Proper procedure to add an unicode field to a non-unicode da

Posted by Tai Li on 06-Oct-2016 08:47

Hi All,

I have an existing database (codepage iso8859-1) and I need to add an unicode field.

In MS SQL server, we can create a new field using datatype 'nchar' or 'nvarchar' to store unicode value.

I would like to know the proper way to do it on OE10.2B.

PS: In PKB, most that I have read are about converting the database to unicode utf-8 or creating unicode utf-8 database from sketch. Also, if I'm able to add just one single unicode field to my existing database, I presume I will be needing these -cpinternal utf-8 -cpstream utf-8 switches to preventing data corruption?

Edit: Specifically the unicode data that will be inserted will be Russian and Arabic.

Thank you.

Regards,
Tai Li

All Replies

Posted by kirchner on 06-Oct-2016 10:19

Hi Tai,

AFAIK you will need to convert or create a new database using utf-8. There's no such thing as "adding a single Unicode column" to a non-utf8 DB.

## DIRECTIVE 1
Write out the part of the Unicode field thread starting at "I would like" and ending at "preventing data corruption?".
## DIRECTIVE 2
In the Unicode field thread, why does kirchner say Tai Li must either convert the database or create a new one using utf-8?
## DIRECTIVE 3
Continue the Unicode field thread from where it stops.

## DATASET RECORDS
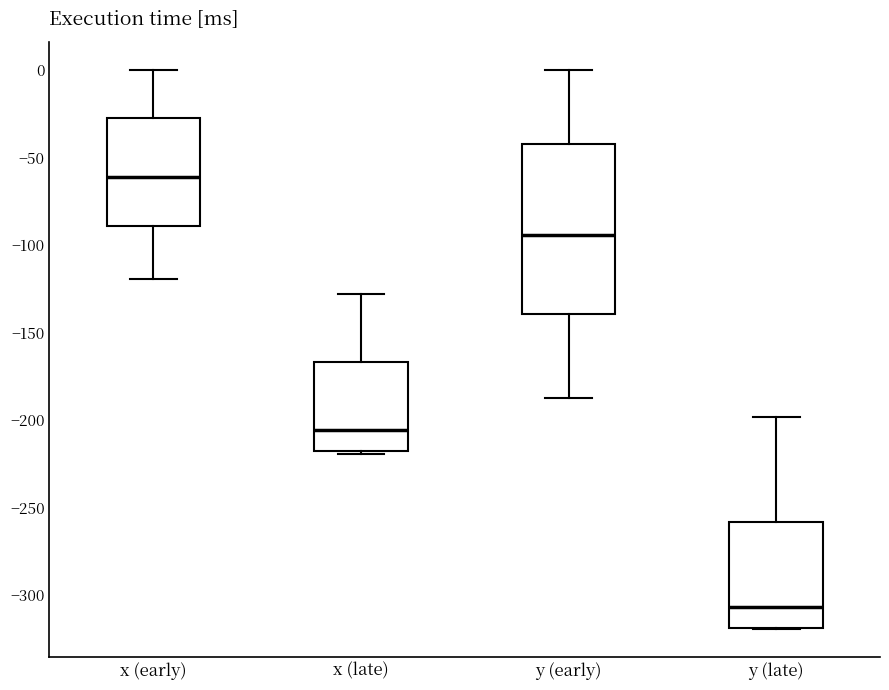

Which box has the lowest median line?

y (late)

---

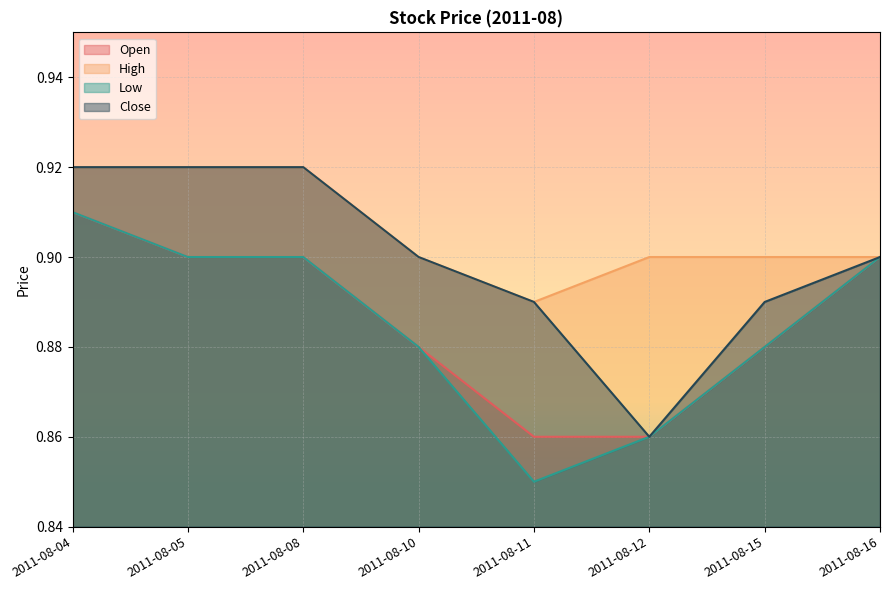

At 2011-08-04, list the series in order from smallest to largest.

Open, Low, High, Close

## EXPECTED ANSWER 1
I would like to know the proper way to do it on OE10.2B.

PS: In PKB, most that I have read are about converting the database to unicode utf-8 or creating unicode utf-8 database from sketch. Also, if I'm able to add just one single unicode field to my existing database, I presume I will be needing these -cpinternal utf-8 -cpstream utf-8 switches to preventing data corruption?

## EXPECTED ANSWER 2
As far as kirchner knows, a single Unicode column can't be added to a database that isn't utf-8. Converting the database or creating a new utf-8 one is the only route.

## EXPECTED ANSWER 3
You'll probably need to change your -cpinternal as well, but I think you can leave -cpstream be and CONVERT TARGET as needed to minimize code impact on old code.

I'd also consider something like this:

- you add a simple binary/char column to your table without any conversion to your DB. Then you handle Russian/Arabic data in the application (probably with -cpinternal utf-8) and before writing to the database you convert it to a binary or base64 representation. Surely you will need to convert back when reading data. It's extra coding for sure, but if this new field is used only sparingly within the application it may be worth the effort.

Posted by Frank Meulblok on 06-Oct-2016 11:22

You can also use a CLOB field, those can have a different codepage from the rest of the database.

But those can't be indexed or used in a WHERE clause, so that still may not give you what you want.

From personal experience though, it's rare that you'll only need one unicode-enabled column - once people get used to being able to store any text they want in a field, they start wanting that capability for all fields. So converting the database to UTF-8 is probably the better long-term plan anyway.

Posted by Tai Li on 11-Oct-2016 02:20

Thanks all for your input. I'll need to analyse the effort and impact.

PS: I have changed this thread to discussion.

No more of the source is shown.